In India, people have traditionally consumed a good amount of fermented foods.
Growing up, my family would make fermented drinks, pickles, achar, even meat. We never used the word “fermented” to describe these things, but that’s what they were. During the fall and winter seasons, my mom would make Kanji, a salty and sour probiotic drink that grew on me as I grew older.
Kanji is a traditional fermented Punjabi drink, only slightly similar to Beet Kvass.
I like to call it “Indian Kombucha.” It’s certainly an acquired taste, but I think true ferment enthusiasts will appreciate the unique flavor. This drink is traditionally used to help aid digestion (and it works, so drink in moderation).
Kanji and Thandai (a delicious creamy beverage) are often the drinks of choice during Holi, an Indian festival of colors.
My mom tells me that in India, her family would make Kanji using black (dark purple) carrots. If these carrots were unavailable, they’d add beetroot to help darken the color of the drink. This recipe uses both carrots and beets. In addition to these two vegetables, you’ll also need black/brown mustard seeds, fine sea salt and filtered water. These simple ingredients make for a unique and complex flavor.
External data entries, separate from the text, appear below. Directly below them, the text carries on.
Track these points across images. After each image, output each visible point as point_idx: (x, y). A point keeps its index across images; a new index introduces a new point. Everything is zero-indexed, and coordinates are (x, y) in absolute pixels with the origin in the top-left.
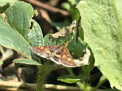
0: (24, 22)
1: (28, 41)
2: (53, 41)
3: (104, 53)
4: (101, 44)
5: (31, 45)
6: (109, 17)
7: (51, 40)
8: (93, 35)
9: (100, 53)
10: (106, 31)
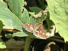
0: (19, 9)
1: (21, 20)
2: (34, 19)
3: (61, 24)
4: (59, 19)
5: (22, 22)
6: (64, 3)
7: (34, 18)
8: (55, 14)
9: (59, 24)
10: (62, 11)
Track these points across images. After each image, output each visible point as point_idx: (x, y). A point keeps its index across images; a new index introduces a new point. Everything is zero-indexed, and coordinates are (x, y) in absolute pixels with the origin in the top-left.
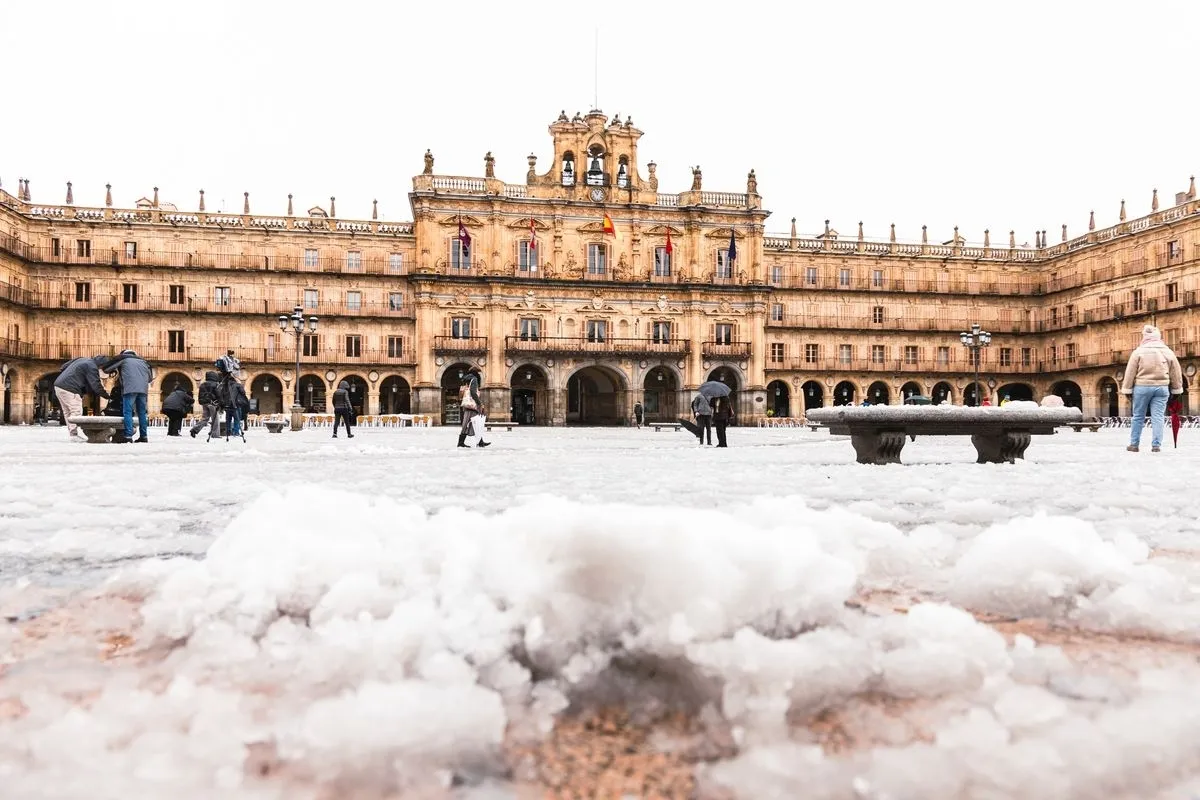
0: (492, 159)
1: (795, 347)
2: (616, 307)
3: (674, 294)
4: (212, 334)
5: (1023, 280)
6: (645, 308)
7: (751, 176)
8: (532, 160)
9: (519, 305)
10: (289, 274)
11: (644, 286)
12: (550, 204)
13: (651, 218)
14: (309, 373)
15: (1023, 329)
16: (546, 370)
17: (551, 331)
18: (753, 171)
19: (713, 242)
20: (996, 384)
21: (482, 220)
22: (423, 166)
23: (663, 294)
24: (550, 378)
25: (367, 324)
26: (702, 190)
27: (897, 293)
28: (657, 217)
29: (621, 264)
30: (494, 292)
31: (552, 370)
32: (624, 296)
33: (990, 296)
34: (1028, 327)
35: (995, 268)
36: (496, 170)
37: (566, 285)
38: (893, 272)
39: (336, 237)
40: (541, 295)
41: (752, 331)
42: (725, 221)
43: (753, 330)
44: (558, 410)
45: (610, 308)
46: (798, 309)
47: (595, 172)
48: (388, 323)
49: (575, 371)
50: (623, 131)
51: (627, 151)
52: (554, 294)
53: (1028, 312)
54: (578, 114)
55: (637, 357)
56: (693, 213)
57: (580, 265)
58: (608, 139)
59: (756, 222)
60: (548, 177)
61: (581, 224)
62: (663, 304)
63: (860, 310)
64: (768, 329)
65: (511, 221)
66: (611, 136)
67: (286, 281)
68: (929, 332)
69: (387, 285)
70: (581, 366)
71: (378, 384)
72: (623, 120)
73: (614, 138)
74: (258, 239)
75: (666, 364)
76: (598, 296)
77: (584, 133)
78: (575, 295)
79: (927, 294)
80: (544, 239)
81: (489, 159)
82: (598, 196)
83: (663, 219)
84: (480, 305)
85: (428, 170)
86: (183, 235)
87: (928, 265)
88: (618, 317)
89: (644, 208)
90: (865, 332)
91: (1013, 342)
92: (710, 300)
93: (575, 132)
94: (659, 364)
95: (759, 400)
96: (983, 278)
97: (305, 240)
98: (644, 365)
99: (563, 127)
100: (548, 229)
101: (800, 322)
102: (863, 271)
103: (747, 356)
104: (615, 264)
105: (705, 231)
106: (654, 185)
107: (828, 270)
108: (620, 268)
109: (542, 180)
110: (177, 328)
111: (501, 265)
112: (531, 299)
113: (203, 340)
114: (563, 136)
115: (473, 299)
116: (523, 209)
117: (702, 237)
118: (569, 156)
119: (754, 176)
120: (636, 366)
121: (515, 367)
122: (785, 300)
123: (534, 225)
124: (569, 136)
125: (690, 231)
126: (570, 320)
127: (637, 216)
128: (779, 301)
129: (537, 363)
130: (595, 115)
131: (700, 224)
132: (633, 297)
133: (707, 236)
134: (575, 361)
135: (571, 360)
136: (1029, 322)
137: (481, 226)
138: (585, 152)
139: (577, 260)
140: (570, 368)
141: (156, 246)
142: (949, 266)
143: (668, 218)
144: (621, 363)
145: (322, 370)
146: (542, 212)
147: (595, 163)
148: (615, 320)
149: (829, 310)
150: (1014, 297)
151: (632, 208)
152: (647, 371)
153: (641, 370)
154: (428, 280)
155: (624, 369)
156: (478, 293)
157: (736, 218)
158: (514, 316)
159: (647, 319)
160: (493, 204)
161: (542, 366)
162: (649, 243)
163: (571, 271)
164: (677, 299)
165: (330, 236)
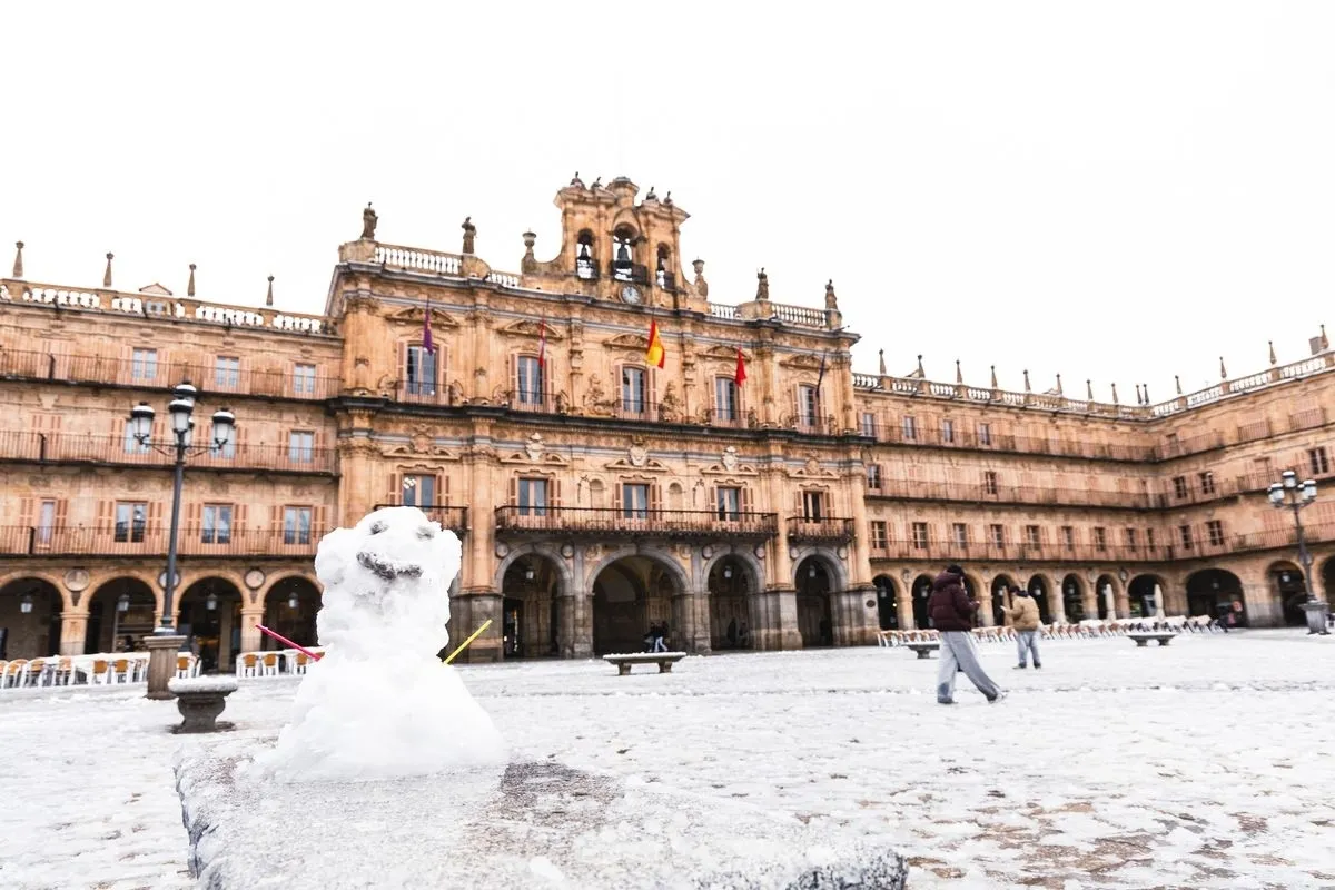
0: (472, 228)
1: (900, 526)
2: (665, 463)
3: (743, 445)
5: (1133, 443)
6: (707, 466)
7: (829, 288)
8: (530, 239)
9: (517, 457)
10: (96, 389)
11: (706, 432)
12: (564, 302)
13: (706, 334)
14: (124, 574)
15: (1143, 505)
16: (561, 564)
17: (567, 499)
18: (830, 282)
19: (790, 373)
20: (1127, 575)
21: (458, 318)
22: (360, 227)
23: (729, 445)
24: (567, 575)
25: (246, 484)
26: (769, 300)
27: (1008, 454)
28: (715, 334)
29: (668, 397)
30: (478, 433)
31: (570, 562)
32: (675, 448)
33: (1105, 461)
34: (1147, 502)
35: (1104, 427)
36: (477, 242)
37: (590, 426)
38: (1002, 427)
40: (550, 442)
41: (848, 502)
42: (803, 345)
43: (851, 501)
44: (580, 631)
45: (656, 465)
46: (899, 472)
47: (624, 264)
48: (285, 483)
49: (604, 564)
50: (661, 209)
51: (668, 239)
52: (571, 440)
53: (1144, 483)
54: (600, 179)
55: (697, 539)
56: (764, 330)
57: (608, 396)
58: (642, 218)
59: (842, 348)
60: (555, 264)
61: (611, 336)
62: (732, 459)
63: (968, 476)
64: (869, 500)
65: (505, 323)
66: (646, 214)
67: (89, 402)
68: (1050, 507)
69: (289, 417)
70: (615, 556)
71: (261, 595)
72: (662, 195)
73: (651, 217)
74: (38, 324)
75: (739, 552)
76: (639, 445)
77: (608, 206)
78: (603, 443)
79: (1041, 456)
80: (556, 354)
81: (469, 227)
82: (632, 296)
83: (723, 336)
84: (453, 454)
85: (368, 233)
87: (1037, 419)
88: (667, 478)
89: (699, 318)
90: (980, 506)
91: (1136, 520)
92: (792, 457)
93: (596, 204)
94: (728, 551)
95: (870, 604)
96: (1094, 439)
97: (134, 333)
98: (707, 553)
99: (576, 196)
100: (560, 339)
101: (902, 490)
102: (968, 423)
103: (847, 538)
104: (661, 398)
105: (778, 357)
106: (704, 290)
107: (928, 420)
108: (668, 404)
109: (547, 269)
111: (489, 389)
112: (536, 448)
114: (580, 208)
115: (441, 444)
116: (522, 307)
117: (776, 366)
118: (586, 237)
119: (833, 289)
120: (697, 554)
121: (510, 559)
122: (882, 459)
123: (541, 332)
124: (587, 208)
125: (761, 355)
126: (596, 482)
127: (688, 329)
128: (875, 460)
129: (546, 552)
130: (622, 183)
131: (773, 347)
132: (687, 448)
133: (782, 365)
134: (606, 547)
135: (599, 546)
136: (1146, 495)
137: (455, 327)
138: (609, 234)
139: (605, 390)
140: (599, 559)
142: (1059, 422)
143: (729, 335)
144: (674, 549)
145: (151, 569)
146: (551, 314)
147: (622, 251)
148: (664, 483)
149: (937, 474)
150: (1128, 463)
151: (680, 317)
152: (712, 563)
153: (704, 562)
154: (365, 408)
155: (679, 559)
156: (449, 434)
157: (816, 342)
158: (509, 473)
159: (709, 482)
160: (477, 294)
161: (555, 557)
162: (707, 370)
163: (596, 404)
164: (748, 453)
165: (183, 328)
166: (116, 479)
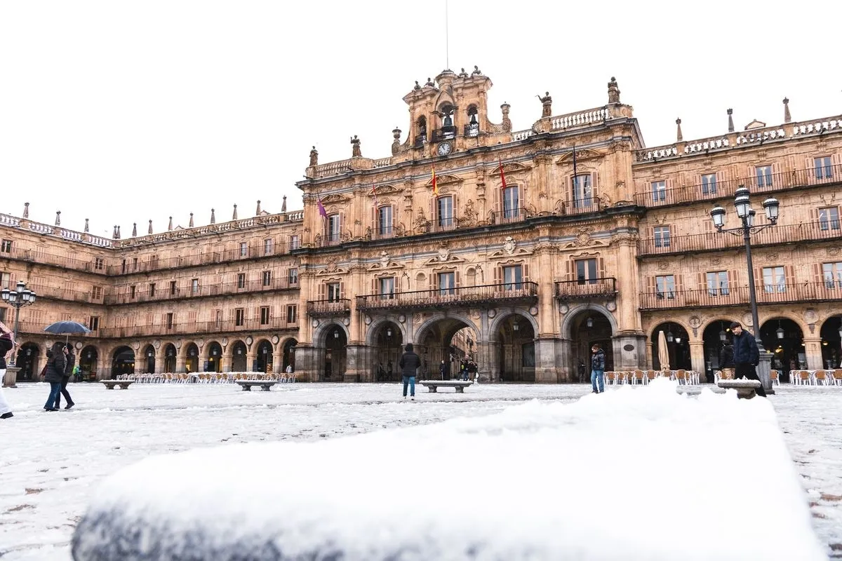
0: (358, 141)
3: (522, 233)
4: (187, 314)
6: (491, 253)
7: (612, 85)
8: (397, 133)
9: (374, 267)
10: (228, 263)
11: (489, 230)
13: (496, 159)
14: (237, 339)
16: (400, 326)
17: (403, 287)
18: (613, 79)
19: (567, 169)
21: (350, 195)
23: (507, 235)
24: (403, 333)
25: (273, 297)
28: (503, 156)
29: (466, 212)
31: (404, 325)
32: (470, 244)
37: (413, 240)
39: (256, 230)
40: (395, 254)
41: (617, 264)
45: (455, 258)
46: (691, 228)
47: (447, 128)
48: (285, 295)
49: (425, 325)
50: (468, 81)
52: (405, 251)
54: (429, 79)
55: (484, 305)
58: (455, 94)
59: (616, 135)
60: (406, 144)
61: (427, 181)
62: (510, 246)
63: (794, 216)
64: (642, 260)
65: (371, 191)
66: (456, 90)
67: (228, 269)
69: (288, 263)
70: (431, 320)
71: (279, 346)
72: (469, 72)
73: (460, 91)
74: (215, 241)
75: (518, 311)
76: (443, 247)
77: (432, 96)
78: (423, 249)
80: (397, 201)
81: (356, 142)
82: (444, 150)
83: (509, 157)
84: (345, 270)
85: (313, 162)
86: (180, 246)
88: (465, 266)
89: (486, 151)
92: (566, 234)
94: (509, 312)
95: (629, 348)
98: (491, 314)
99: (415, 97)
100: (401, 191)
103: (613, 296)
104: (461, 214)
105: (557, 158)
106: (507, 125)
108: (466, 216)
109: (402, 149)
110: (171, 312)
111: (363, 230)
112: (382, 259)
113: (184, 318)
114: (416, 104)
115: (340, 266)
116: (379, 178)
117: (554, 166)
119: (616, 85)
120: (485, 315)
121: (374, 325)
122: (670, 219)
123: (388, 190)
124: (421, 102)
125: (537, 162)
126: (420, 275)
127: (480, 160)
128: (661, 222)
129: (392, 319)
131: (549, 153)
132: (480, 243)
133: (558, 164)
134: (425, 315)
135: (422, 314)
137: (348, 200)
138: (435, 112)
139: (426, 216)
140: (420, 323)
141: (166, 256)
143: (514, 155)
144: (469, 313)
146: (396, 177)
147: (448, 120)
148: (462, 270)
151: (472, 154)
152: (496, 321)
153: (490, 320)
154: (303, 254)
155: (472, 319)
156: (345, 260)
157: (591, 136)
158: (372, 276)
159: (494, 264)
160: (354, 179)
161: (396, 322)
162: (494, 185)
163: (421, 226)
164: (527, 239)
165: (253, 231)
166: (234, 300)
Once you combine all of the ingredients together for this drink, put it in a glass container (I use a half-gallon mason jar) and keep it in a sunny spot inside the house. The amount of time required to create a ferment will depend on the temperature in your home, but this typically takes anywhere from 3 days to 1 week. If it’s colder, it’ll likely take an extra few days.
Taste the drink periodically to see if it’s done.
Once it’s nice and sour, strain it and put it in the fridge to chill. Make sure to save the carrots and beets, they’ll make for tasty pickles!
- Crush the mustard seeds in a mortar pestle or a coffee grinder (it’s okay if they’re coarsely ground).
- Chop the carrots and beet into long pieces.
- Combine all the ingredients in a glass jar (I use a half-gallon mason jar) and cover with a lid or cheesecloth.
- Let the jar sit in a sunny spot for at least one week - stirring with a wooden spoon daily.
- Once the kanji develops a tangy flavor, that means the drink is fermented.
- Strain the drink, save the pickles to enjoy later.
- Put the drink in the refrigerator to chill.